Most of us know that in business it is crucial to choose your partners carefully as the success of your business (and perhaps your livelihood) depends on it. We also encourage our business owners to have frank discussions with their partners regarding the details of the partnership and all the “what ifs” that could happen, and to confirm these agreements in a written partnership agreement at the outset of the partnership.
In addition, to ensure stability and certainty in the partnership, we usually want the partners we select to abide by certain limitations on the partners ability to sell or dispose of the interest, such as requiring partners to first following agreed upon procedures, or a require “right of first refusal” in favor of the existing partners.
A frequently overlooked detail, especially for long term partnerships, is what would happen if a life changing event happened to the partner? For example, if your partner experiences a sudden death, does that mean you now have new partners that you never agreed upon (such as the spouse or children of your deceased partner)? In most cases, if an existing partner passes away without any written plan in place, the deceased partner’s interest would pass to his/her heirs (e.g. the departing partner’s spouse or children).
The departing partner’s surviving spouse or heirs will usually have no experience or interest in operating the partnership and so planning is necessary to ensure that a departing partner’s family is adequately compensated without unduly interfering with the operations of the partnership.
Without any concrete written succession plan, you may find that your new partner or the outcome resulting from a departing partner may be determined by a civil, probate or family law court which could be expensive, and even result in the dissolution of the partnership. Most partners in a business or investment want the ability to choose who their partners will be, and would not want such unpredictability, delay, and risk in the partnership.
A buy sell agreement is an agreement among partners (or shareholders) which specifies what happens to the partner’s interest in the event of a life changing event. In most cases, these agreements cover the “four D’s” being death, disability, divorce, or departure. However, it can cover any potential situation where a partner may depart including retirement, resignation, expulsion, or sale to a third party.
Occasionally people attempt to solve the succession uncertainty by setting forth provisions in their estate plan for handling or distributing their interests in a partnership. This is not recommended because (1) including these provisions in individual estate plans do not require the input of the other partners, and therefore, one of the primary goals of promoting harmony and a mutual agreement among partners is lacking, and (2) most estate plans can be amended at any time prior to death, thereby frustrating the need of the partners for absolute certainty regarding the transition of partnership interests.
A typical buy sell agreement will contain provisions whereby if one partner experiences a death, disability, divorce, or departure from the partnership, the other partners will have an automatic right to purchase their interest at agreed upon terms and price. Oftentimes, in order to avoid liquidity issues, partners can get life and/or disability insurance on each of the partners that would fund the buyout of the departing partner’s interest. Alternatively, a buy sell agreement could specify payment of the departing partner’s interest in installments over time at an agreed upon terms, but usually that is not preferred in the case of a death or disability where the family of the departing partner may be in need of an immediate lump sum.
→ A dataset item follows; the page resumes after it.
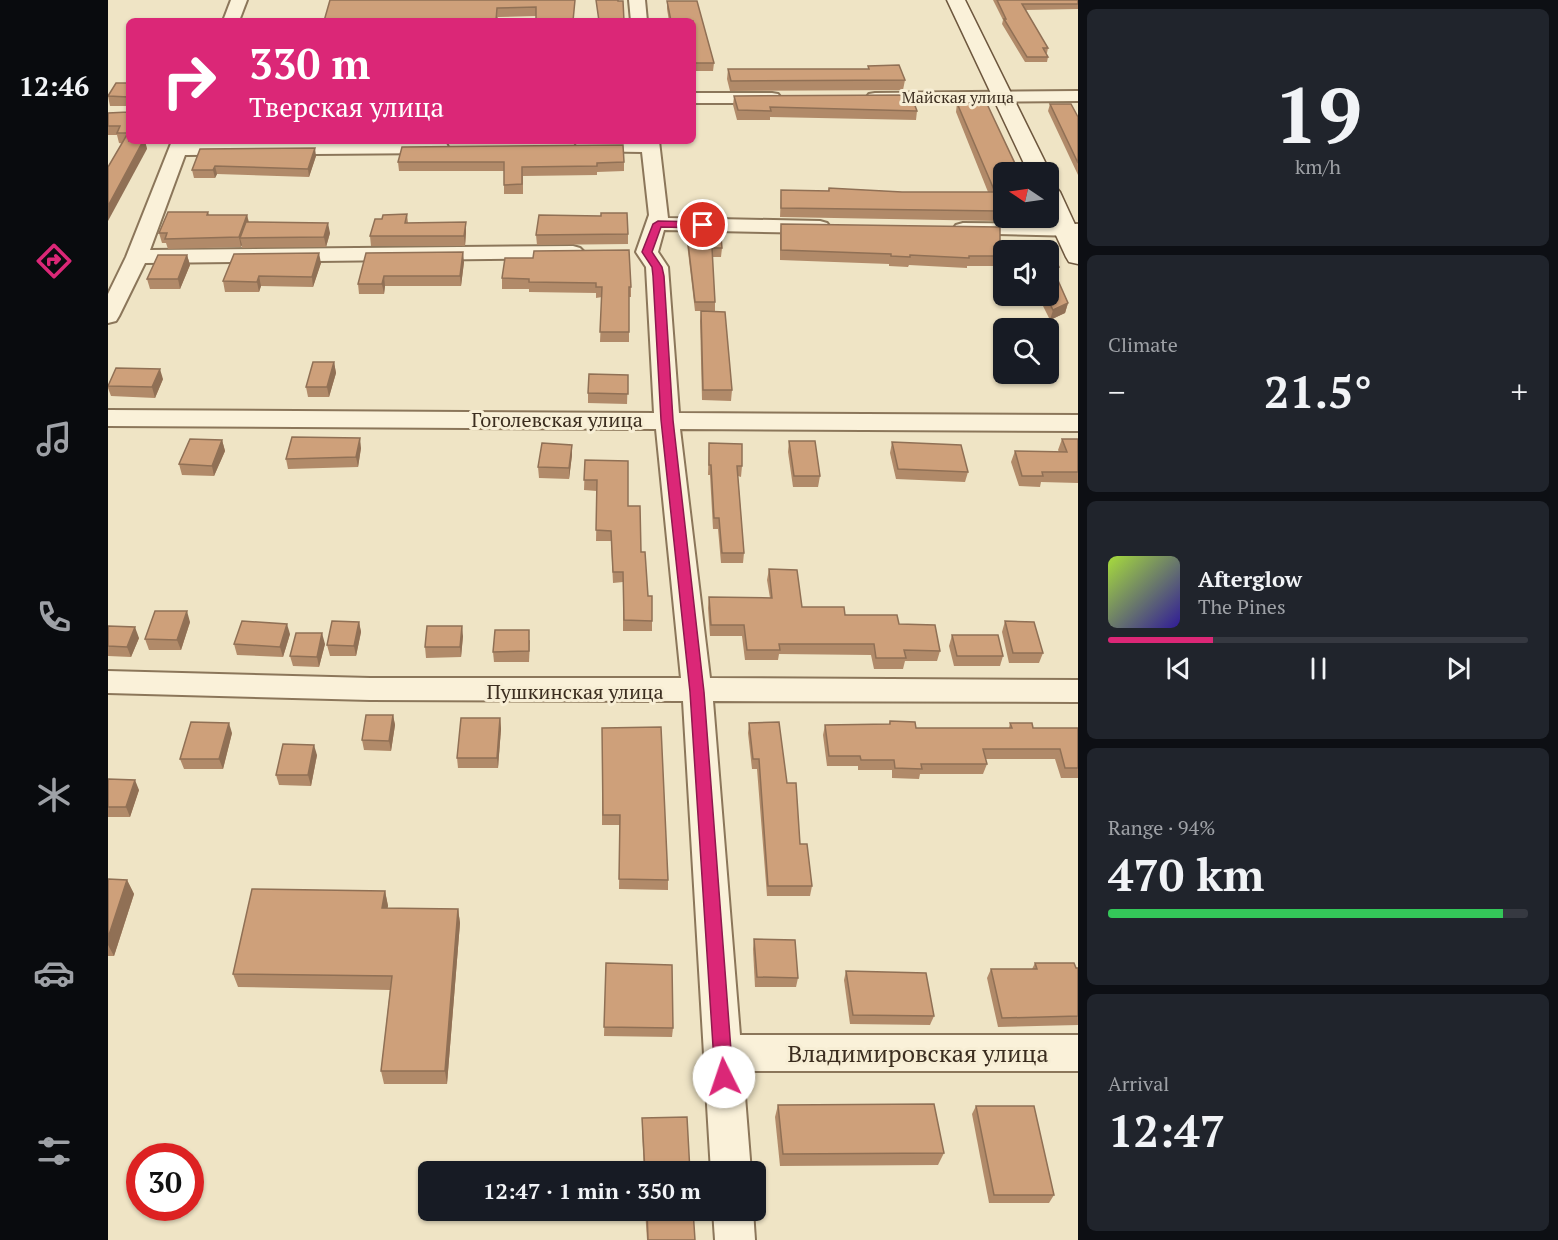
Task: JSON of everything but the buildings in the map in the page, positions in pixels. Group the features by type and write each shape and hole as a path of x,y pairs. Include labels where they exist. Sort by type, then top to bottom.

Since the value of the business can change over time, it is recommended the buy sell agreement set forth procedures for determining the value of the business on an ongoing basis for purposes of an unexpected buyout. Agreed upon appraisers may be used for this purpose, but it can be costly and time consuming in actual application. Instead, we generally recommend that the partners meet periodically (e.g. annually) to review the agreement and update the company valuation. This helps the partners to achieve the primary goals of a buy sell agreement, to promote certainty and the orderly transition of a departing partner’s interest, while making sure that the departing partner’s family and/or next of kin are adequately compensated.
Similar to an estate plan or marital property agreement, a buy sell agreement can be as flexible and specific as the partners wish. Many partnership agreements or operating agreements include provision governing transfers of partner’s interests, but make sure that those provisions are suitable for your situation and are comprehensive enough to apply to each of the different scenarios in which the departure of a partner could cause instability, uncertainty, or interfere with the management or business of the partnership.
A well conceived buy sell agreement should assure all the partners so that they know exactly who their partners would be in the event a triggering event, but also assure the partner’s next of kin that they will be adequately compensated for their interest in the event of a tragedy. If these provisions don’t exist in your current documents, a separate buy sell agreement that supersedes contrary provisions in your existing agreements may be recommended so that the partnership operations will not be adversely affected by a life changing event from one of the partners.